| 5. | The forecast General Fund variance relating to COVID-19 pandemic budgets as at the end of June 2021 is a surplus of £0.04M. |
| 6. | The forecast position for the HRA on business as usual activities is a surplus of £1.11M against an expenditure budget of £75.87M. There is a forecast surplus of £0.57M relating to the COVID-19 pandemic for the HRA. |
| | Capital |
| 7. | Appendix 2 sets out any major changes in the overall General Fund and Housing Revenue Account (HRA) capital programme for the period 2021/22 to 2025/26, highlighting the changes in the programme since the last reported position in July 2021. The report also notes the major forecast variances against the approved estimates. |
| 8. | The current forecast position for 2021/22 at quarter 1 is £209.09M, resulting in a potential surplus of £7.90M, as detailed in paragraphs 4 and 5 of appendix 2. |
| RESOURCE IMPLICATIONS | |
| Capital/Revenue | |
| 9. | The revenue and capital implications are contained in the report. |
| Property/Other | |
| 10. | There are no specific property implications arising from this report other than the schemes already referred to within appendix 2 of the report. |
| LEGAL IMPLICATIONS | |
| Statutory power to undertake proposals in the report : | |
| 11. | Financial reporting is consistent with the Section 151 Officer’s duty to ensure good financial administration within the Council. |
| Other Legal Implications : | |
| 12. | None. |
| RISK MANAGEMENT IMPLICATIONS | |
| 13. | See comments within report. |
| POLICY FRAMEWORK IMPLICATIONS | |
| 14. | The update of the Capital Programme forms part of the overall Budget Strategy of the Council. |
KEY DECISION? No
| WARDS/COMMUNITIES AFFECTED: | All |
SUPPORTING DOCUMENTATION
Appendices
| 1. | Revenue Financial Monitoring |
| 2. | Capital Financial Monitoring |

* **Task description**: Retype all of the material exactly as it stands above.

* **Completed task**:
| 5. | The forecast General Fund variance relating to COVID-19 pandemic budgets as at the end of June 2021 is a surplus of £0.04M. |
| 6. | The forecast position for the HRA on business as usual activities is a surplus of £1.11M against an expenditure budget of £75.87M. There is a forecast surplus of £0.57M relating to the COVID-19 pandemic for the HRA. |
| | Capital |
| 7. | Appendix 2 sets out any major changes in the overall General Fund and Housing Revenue Account (HRA) capital programme for the period 2021/22 to 2025/26, highlighting the changes in the programme since the last reported position in July 2021. The report also notes the major forecast variances against the approved estimates. |
| 8. | The current forecast position for 2021/22 at quarter 1 is £209.09M, resulting in a potential surplus of £7.90M, as detailed in paragraphs 4 and 5 of appendix 2. |
| RESOURCE IMPLICATIONS | |
| Capital/Revenue | |
| 9. | The revenue and capital implications are contained in the report. |
| Property/Other | |
| 10. | There are no specific property implications arising from this report other than the schemes already referred to within appendix 2 of the report. |
| LEGAL IMPLICATIONS | |
| Statutory power to undertake proposals in the report : | |
| 11. | Financial reporting is consistent with the Section 151 Officer’s duty to ensure good financial administration within the Council. |
| Other Legal Implications : | |
| 12. | None. |
| RISK MANAGEMENT IMPLICATIONS | |
| 13. | See comments within report. |
| POLICY FRAMEWORK IMPLICATIONS | |
| 14. | The update of the Capital Programme forms part of the overall Budget Strategy of the Council. |
KEY DECISION? No
| WARDS/COMMUNITIES AFFECTED: | All |
SUPPORTING DOCUMENTATION
Appendices
| 1. | Revenue Financial Monitoring |
| 2. | Capital Financial Monitoring |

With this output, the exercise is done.